EXERCISE AIM => Quote the passage about Harvard's Baker Library/Bloomberg Center word for word, starting at "The construction of" and ending at "Charles Richard Crane.".

EXTRACT PROVIDED =>
┄┄┄┄┄┄┄┄┄┄┄┄┄┄┄┄┄┄┄┄

The Baker Library/Bloomberg Center is a building complex at Harvard Business School on the campus of Harvard University in Boston, Massachusetts. It includes the Baker Library, built in 1927, and the Bloomberg Center, completed in 2005.

Overview

The construction of the Baker Library was completed in 1927. It was named for philanthropist George Fisher Baker. From 1930 to 2007, the bell in the tower came from the Danilov Monastery in Moscow, Russia; it had been donated by Charles Richard Crane.

The Bloomberg Center was built in 2003–2005. It was named for billionaire alumnus Michael R. Bloomberg's father, William Henry Bloomberg.

The complex includes 67 faculty offices, the de Gaspé Beaubien Reading Room, named for alumnus Philippe de Gaspé Beaubien, the Stamps Reading Room and the Frist Faculty Commons, named for philanthropist Thomas F. Frist Jr..

┄┄┄┄┄┄┄┄┄┄┄┄┄┄┄┄┄┄┄┄

DATA EXTRACT =>

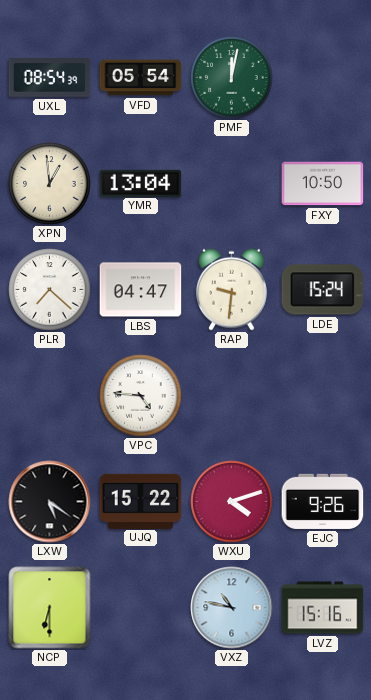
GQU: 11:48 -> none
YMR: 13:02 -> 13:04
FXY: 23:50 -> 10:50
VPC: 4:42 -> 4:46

┄┄┄┄┄┄┄┄┄┄┄┄┄┄┄┄┄┄┄┄

SOLUTION BELOW =>
The construction of the Baker Library was completed in 1927. It was named for philanthropist George Fisher Baker. From 1930 to 2007, the bell in the tower came from the Danilov Monastery in Moscow, Russia; it had been donated by Charles Richard Crane.